* **本文**:
_ _ _ _ _ _ _

職業柄というか、今までに生きてきた環境が競争の世界であったから、努力ということを考えなければならないことが多かった。

最近では、脱昭和の意識からか「”適切な”努力は報われる」とか、「苦しむことは努力ではない」ということが多い。データを元に云々と。

個人的に何かできるようになるとか、苦手を克服するとかであれば間違ってはいないのだけれども、競争世界の文脈では、これは根本的に間違っている。
これは血液型占いの話と同じである。
仮にこれが正しいのであれば、世界の4分の1の人が常に同じ運命を共にすることになってしまう。一度でも「願いが叶うかも」なんて占いが出てしまったら大変なことになる。

同じ血液型のAさんとBさんがいたとしよう。
Aさんが何かしらの願い事をした時に、Bさんが「Aさんの願い事は叶うな」と願ったら、どちらかの願い事が叶えばどちらかの願い事は叶わなくなってしまう。

努力もこれと同じである。
”適切な”努力をしたとて、競争相手だって同じように”適切な”努力をしているのだから報われるとは限らない。
なぜあなたと同じように適切に努力をしていると考えないのか。

言ってみれば”適切な”努力とは、競争の世界においては”当たり前”の準備に過ぎない。業界にとって”当たり前”の準備をして報われるとは、とんだ出来レースでしかない。

_ _ _ _ _ _ _

* **保存データ**:
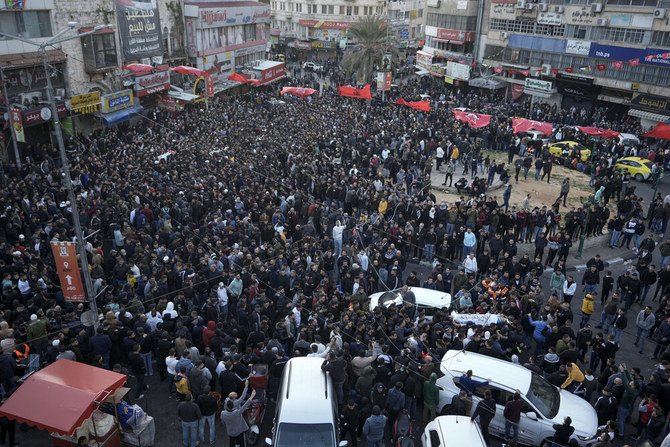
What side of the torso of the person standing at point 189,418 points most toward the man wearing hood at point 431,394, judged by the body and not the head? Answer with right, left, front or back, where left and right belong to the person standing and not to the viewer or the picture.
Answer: right

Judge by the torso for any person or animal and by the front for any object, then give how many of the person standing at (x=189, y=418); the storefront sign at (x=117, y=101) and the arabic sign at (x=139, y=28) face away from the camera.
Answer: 1

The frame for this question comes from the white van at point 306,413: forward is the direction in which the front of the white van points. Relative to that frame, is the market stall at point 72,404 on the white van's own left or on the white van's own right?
on the white van's own right

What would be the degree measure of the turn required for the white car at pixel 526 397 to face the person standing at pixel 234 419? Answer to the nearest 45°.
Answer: approximately 90° to its right

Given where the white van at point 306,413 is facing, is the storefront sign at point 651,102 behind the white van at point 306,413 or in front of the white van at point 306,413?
behind

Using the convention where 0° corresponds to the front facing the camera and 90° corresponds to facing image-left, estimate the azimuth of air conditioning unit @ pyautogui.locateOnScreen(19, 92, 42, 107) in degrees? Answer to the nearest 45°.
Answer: approximately 315°

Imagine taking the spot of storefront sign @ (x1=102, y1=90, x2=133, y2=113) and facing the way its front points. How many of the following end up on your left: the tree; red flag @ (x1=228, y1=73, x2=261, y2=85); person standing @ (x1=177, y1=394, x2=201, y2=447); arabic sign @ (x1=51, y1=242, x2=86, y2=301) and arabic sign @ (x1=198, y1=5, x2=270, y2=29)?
3

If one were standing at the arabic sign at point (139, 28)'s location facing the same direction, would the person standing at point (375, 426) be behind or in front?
in front

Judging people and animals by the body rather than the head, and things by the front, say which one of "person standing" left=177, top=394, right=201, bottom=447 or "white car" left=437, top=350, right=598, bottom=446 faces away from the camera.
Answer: the person standing

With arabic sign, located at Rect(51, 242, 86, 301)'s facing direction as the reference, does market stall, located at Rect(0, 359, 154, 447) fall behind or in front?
in front

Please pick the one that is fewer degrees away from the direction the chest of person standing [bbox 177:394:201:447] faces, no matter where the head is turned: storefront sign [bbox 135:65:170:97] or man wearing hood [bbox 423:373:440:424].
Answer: the storefront sign
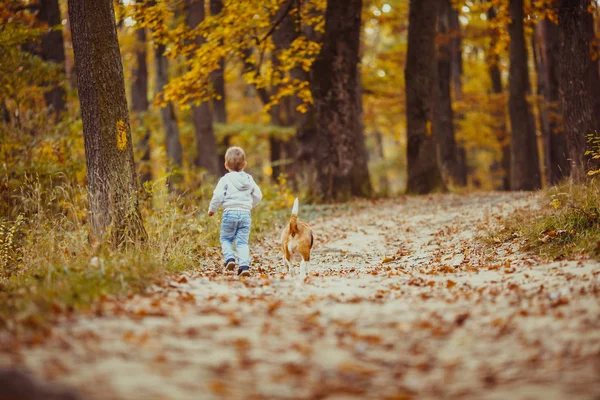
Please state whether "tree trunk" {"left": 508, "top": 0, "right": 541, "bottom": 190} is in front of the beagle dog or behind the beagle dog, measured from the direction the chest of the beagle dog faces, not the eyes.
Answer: in front

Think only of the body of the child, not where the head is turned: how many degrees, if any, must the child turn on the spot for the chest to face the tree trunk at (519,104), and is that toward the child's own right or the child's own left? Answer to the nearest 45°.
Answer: approximately 45° to the child's own right

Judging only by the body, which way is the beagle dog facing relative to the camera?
away from the camera

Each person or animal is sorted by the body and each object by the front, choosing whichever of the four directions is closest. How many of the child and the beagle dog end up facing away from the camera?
2

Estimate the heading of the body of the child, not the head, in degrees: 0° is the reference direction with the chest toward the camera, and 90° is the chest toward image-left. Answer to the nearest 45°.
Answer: approximately 180°

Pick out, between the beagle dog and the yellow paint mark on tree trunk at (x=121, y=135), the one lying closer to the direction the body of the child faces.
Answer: the yellow paint mark on tree trunk

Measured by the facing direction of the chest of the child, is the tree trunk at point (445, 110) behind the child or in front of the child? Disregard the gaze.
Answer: in front

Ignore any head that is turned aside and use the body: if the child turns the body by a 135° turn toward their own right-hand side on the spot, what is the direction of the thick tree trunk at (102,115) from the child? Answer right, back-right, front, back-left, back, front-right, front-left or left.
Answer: back-right

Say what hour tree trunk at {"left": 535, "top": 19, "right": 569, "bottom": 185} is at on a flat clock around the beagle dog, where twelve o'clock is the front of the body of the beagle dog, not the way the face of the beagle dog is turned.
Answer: The tree trunk is roughly at 1 o'clock from the beagle dog.

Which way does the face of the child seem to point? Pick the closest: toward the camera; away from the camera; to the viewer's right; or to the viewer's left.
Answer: away from the camera
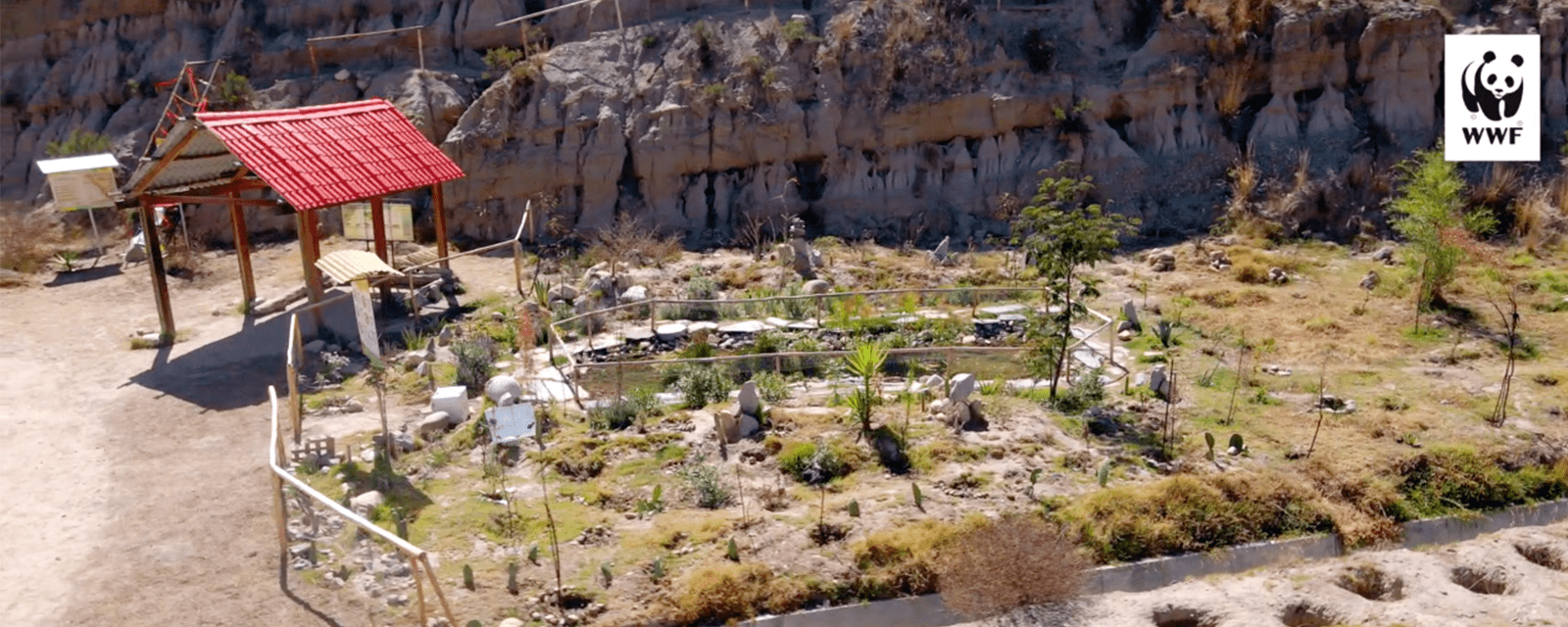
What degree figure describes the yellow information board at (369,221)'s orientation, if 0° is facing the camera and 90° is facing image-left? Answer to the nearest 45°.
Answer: approximately 0°

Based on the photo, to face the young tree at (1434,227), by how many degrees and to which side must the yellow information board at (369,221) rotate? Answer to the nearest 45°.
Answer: approximately 45° to its left

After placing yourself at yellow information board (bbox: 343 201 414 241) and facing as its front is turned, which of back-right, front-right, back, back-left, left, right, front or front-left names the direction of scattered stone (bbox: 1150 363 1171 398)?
front-left

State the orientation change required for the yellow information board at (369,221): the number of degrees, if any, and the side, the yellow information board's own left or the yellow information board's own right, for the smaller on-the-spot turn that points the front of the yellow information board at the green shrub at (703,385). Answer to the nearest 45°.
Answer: approximately 45° to the yellow information board's own left

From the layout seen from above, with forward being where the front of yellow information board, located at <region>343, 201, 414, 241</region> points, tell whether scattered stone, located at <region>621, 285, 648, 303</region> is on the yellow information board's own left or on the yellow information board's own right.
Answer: on the yellow information board's own left

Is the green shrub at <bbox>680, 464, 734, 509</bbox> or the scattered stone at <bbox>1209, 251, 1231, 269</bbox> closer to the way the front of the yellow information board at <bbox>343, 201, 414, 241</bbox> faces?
the green shrub

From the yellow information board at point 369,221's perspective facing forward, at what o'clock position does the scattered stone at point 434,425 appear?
The scattered stone is roughly at 12 o'clock from the yellow information board.

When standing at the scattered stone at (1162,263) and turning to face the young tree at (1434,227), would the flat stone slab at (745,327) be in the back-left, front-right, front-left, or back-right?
back-right

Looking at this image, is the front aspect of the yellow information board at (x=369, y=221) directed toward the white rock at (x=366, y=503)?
yes

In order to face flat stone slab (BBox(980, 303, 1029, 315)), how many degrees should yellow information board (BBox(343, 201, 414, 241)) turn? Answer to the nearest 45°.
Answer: approximately 45° to its left

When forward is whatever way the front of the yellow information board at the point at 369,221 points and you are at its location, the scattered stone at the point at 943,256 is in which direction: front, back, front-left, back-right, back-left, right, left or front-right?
left

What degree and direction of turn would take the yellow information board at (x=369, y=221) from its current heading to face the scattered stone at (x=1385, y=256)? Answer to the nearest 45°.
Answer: approximately 90° to its left

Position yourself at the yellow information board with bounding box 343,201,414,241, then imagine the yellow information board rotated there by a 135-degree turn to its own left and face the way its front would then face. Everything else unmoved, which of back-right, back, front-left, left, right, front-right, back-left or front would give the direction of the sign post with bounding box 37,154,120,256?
left

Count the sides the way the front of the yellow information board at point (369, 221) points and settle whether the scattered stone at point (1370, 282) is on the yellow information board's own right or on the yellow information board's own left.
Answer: on the yellow information board's own left

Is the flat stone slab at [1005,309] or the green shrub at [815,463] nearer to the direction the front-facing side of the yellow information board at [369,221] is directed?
the green shrub
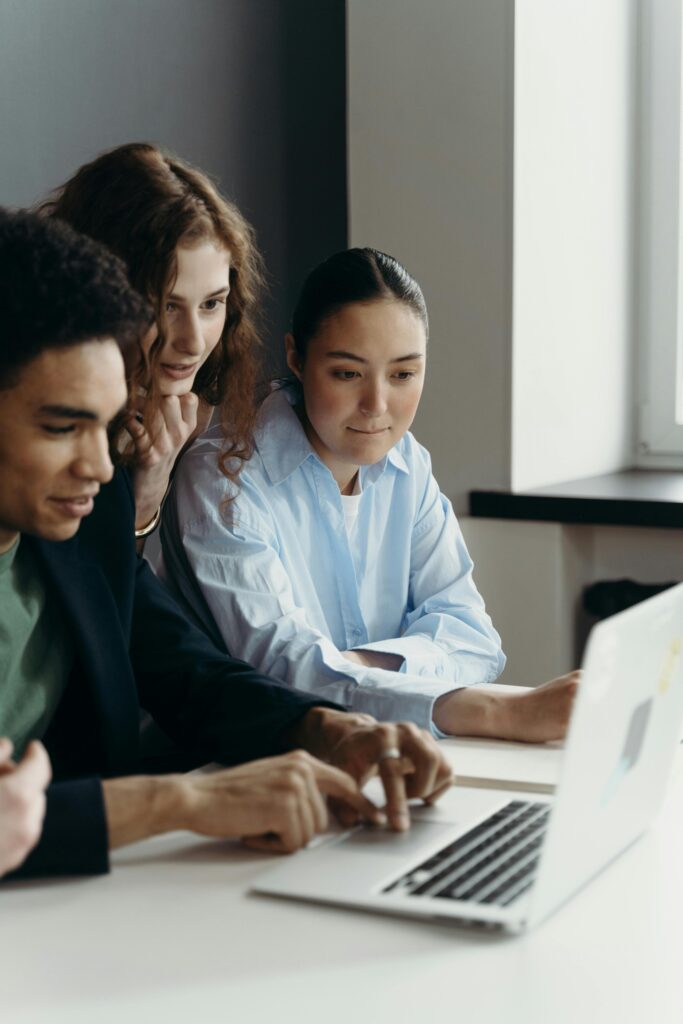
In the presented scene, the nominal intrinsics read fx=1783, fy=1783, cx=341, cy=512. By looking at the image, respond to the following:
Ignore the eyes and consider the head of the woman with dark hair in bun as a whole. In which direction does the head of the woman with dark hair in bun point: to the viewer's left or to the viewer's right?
to the viewer's right

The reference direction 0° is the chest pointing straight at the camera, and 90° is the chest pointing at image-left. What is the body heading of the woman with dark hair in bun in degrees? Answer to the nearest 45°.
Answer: approximately 315°

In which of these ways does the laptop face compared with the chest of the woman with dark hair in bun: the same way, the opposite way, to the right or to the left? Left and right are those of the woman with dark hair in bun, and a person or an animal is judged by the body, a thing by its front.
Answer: the opposite way

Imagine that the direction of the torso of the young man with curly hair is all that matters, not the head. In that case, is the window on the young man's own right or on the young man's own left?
on the young man's own left

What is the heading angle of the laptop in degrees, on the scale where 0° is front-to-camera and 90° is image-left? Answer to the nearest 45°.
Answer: approximately 135°

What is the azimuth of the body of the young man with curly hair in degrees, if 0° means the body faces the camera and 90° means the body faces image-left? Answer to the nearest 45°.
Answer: approximately 315°
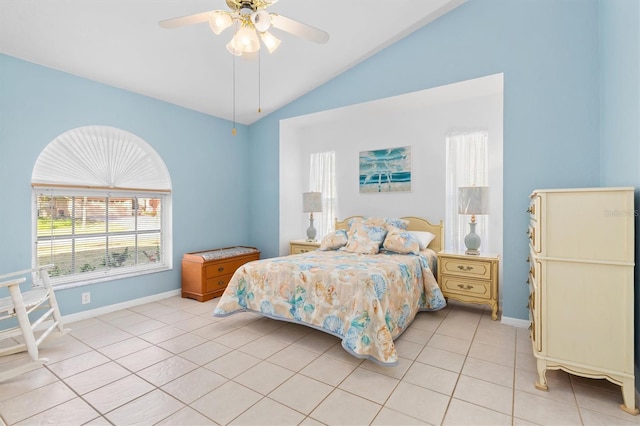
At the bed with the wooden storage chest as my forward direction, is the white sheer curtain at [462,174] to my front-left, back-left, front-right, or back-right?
back-right

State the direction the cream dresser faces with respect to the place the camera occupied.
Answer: facing to the left of the viewer

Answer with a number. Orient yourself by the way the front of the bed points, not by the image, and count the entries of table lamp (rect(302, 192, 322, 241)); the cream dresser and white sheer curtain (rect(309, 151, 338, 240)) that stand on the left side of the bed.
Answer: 1

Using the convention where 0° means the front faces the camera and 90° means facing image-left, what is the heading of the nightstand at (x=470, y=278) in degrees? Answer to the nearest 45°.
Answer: approximately 45°

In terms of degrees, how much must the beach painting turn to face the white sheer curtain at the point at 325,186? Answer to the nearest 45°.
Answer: approximately 45° to its right

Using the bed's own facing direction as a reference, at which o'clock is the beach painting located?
The beach painting is roughly at 5 o'clock from the bed.

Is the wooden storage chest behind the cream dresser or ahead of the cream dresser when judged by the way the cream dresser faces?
ahead

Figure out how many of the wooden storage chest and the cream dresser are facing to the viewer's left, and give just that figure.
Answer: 1

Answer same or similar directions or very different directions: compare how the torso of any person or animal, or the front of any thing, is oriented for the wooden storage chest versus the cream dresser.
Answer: very different directions

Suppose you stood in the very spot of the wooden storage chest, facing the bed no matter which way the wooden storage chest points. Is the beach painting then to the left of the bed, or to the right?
left

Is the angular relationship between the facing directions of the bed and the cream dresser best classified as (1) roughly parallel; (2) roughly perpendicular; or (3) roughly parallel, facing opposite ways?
roughly perpendicular

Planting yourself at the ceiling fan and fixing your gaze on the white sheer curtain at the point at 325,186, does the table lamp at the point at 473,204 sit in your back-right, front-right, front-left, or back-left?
front-right

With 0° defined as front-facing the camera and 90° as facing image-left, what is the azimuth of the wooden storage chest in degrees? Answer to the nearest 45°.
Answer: approximately 315°

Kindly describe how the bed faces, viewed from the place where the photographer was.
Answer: facing the viewer and to the left of the viewer

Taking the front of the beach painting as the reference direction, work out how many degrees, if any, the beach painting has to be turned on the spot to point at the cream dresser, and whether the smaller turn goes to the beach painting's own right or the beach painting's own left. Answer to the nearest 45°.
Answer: approximately 90° to the beach painting's own left

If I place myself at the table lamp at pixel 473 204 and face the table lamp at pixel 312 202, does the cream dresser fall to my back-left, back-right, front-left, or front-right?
back-left

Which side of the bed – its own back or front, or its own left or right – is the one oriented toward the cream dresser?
left

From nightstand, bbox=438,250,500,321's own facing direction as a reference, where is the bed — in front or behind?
in front

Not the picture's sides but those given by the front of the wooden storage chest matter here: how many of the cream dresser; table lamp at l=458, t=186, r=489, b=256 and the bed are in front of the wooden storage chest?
3

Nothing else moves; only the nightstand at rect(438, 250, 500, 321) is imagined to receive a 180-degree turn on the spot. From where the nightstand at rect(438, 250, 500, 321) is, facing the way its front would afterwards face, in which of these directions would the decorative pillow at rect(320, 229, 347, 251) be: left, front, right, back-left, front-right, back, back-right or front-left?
back-left
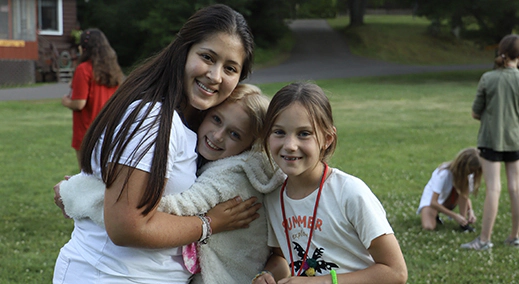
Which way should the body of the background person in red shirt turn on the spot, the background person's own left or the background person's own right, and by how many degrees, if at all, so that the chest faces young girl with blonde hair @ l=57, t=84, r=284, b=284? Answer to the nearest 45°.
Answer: approximately 135° to the background person's own left

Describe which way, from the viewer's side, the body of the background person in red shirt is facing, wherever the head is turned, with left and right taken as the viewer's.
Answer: facing away from the viewer and to the left of the viewer

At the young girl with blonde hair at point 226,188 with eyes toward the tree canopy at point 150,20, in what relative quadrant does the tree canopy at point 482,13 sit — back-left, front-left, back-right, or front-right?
front-right

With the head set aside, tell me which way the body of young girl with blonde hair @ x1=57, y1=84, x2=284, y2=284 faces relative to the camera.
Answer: to the viewer's left

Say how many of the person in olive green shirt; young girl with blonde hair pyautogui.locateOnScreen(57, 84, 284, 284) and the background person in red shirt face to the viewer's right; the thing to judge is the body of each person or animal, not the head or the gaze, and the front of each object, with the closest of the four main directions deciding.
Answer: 0

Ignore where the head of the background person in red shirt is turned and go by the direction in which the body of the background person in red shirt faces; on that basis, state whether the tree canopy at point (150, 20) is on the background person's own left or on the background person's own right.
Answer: on the background person's own right

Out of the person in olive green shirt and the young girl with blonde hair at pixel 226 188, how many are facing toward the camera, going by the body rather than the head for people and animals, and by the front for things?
0

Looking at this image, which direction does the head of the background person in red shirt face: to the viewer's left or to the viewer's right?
to the viewer's left

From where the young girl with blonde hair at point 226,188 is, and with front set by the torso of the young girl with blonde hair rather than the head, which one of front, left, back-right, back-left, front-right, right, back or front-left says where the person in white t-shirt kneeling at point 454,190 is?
back-right
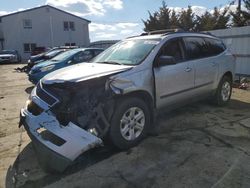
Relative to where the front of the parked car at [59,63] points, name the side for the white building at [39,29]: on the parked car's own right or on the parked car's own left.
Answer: on the parked car's own right

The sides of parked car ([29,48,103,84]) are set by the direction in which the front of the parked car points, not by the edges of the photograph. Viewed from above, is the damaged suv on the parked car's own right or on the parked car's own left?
on the parked car's own left

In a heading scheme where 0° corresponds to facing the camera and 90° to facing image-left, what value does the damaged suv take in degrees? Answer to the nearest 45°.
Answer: approximately 45°

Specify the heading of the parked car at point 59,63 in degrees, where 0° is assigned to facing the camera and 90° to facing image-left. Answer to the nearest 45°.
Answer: approximately 45°

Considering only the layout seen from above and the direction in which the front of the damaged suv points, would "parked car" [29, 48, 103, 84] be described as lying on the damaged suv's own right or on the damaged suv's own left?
on the damaged suv's own right

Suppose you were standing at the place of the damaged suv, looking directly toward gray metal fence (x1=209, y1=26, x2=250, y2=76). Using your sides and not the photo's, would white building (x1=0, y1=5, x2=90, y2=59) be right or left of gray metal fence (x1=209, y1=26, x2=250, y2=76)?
left

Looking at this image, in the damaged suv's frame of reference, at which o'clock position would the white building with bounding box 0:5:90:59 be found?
The white building is roughly at 4 o'clock from the damaged suv.

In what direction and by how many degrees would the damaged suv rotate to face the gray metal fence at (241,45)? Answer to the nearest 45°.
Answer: approximately 180°
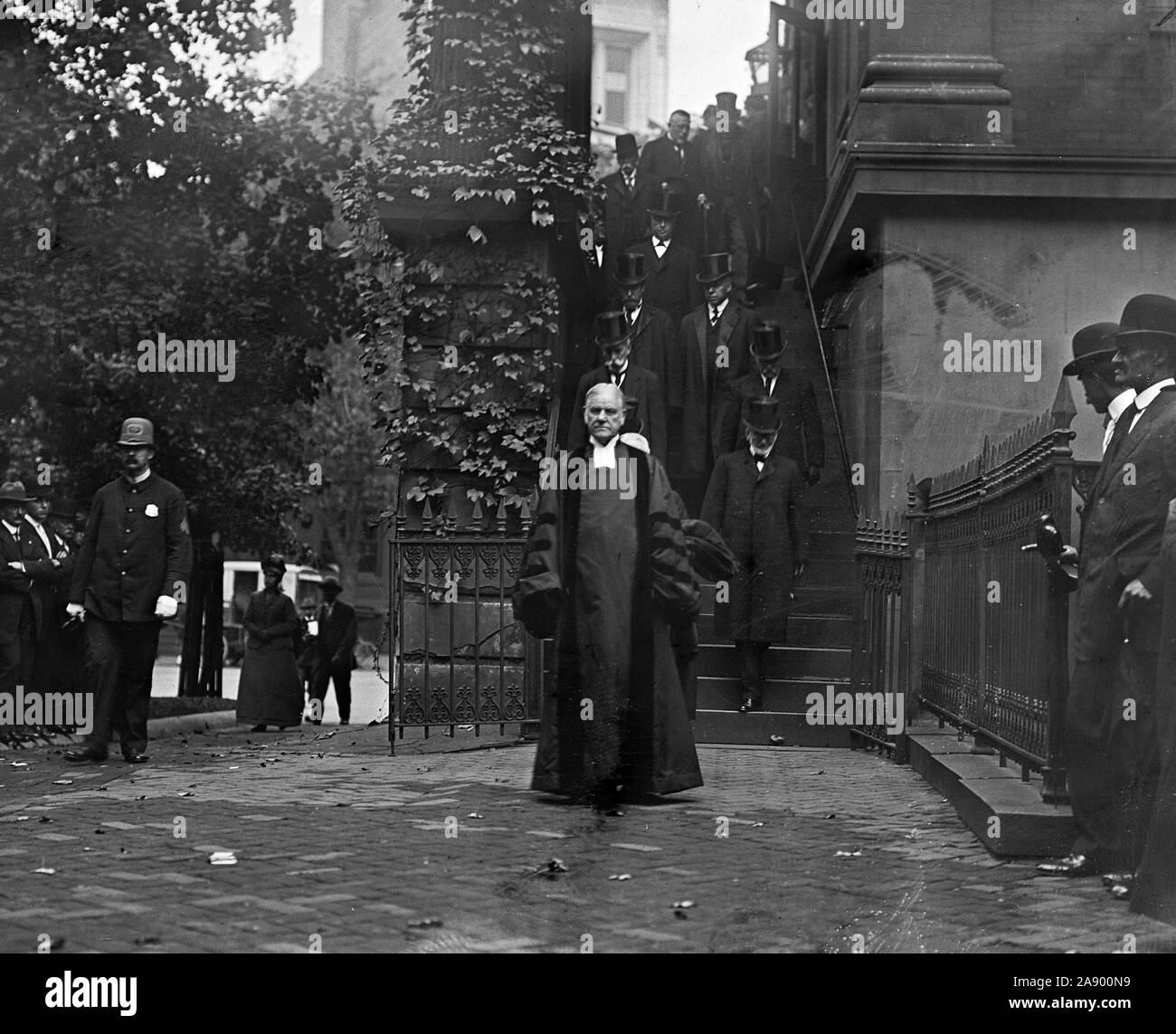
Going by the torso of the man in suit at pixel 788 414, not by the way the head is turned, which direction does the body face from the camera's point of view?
toward the camera

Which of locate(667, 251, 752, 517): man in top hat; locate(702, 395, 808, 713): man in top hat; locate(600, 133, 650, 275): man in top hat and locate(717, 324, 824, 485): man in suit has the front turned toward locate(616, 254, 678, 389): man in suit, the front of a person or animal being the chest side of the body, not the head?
locate(600, 133, 650, 275): man in top hat

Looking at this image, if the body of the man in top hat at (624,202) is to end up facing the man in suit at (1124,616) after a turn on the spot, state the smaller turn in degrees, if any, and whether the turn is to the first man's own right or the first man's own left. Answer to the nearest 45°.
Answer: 0° — they already face them

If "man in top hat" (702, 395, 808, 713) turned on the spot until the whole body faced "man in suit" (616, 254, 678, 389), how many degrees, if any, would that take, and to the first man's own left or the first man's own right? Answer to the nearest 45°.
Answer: approximately 180°

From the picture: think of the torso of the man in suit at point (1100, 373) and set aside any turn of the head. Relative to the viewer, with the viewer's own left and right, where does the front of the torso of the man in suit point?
facing to the left of the viewer

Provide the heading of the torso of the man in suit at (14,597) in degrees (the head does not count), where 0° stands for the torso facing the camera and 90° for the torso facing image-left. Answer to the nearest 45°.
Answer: approximately 315°

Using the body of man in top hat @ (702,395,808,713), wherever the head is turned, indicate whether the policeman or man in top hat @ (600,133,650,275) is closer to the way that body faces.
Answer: the policeman

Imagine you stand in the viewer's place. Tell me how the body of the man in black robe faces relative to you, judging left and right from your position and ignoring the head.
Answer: facing the viewer

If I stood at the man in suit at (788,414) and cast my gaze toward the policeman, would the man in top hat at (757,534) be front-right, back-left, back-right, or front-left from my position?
front-left

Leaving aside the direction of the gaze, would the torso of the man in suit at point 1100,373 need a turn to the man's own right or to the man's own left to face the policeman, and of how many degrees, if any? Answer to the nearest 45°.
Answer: approximately 45° to the man's own right

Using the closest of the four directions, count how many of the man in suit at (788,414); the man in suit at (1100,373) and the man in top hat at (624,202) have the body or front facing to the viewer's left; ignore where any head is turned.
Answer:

_ _ _ _ _ _ _

* **課題の目的**: 本文では、競争の世界における”適切な”努力は何に過ぎないと述べられていますか。

* **解答**: ”当たり前”の準備に過ぎないと述べられています。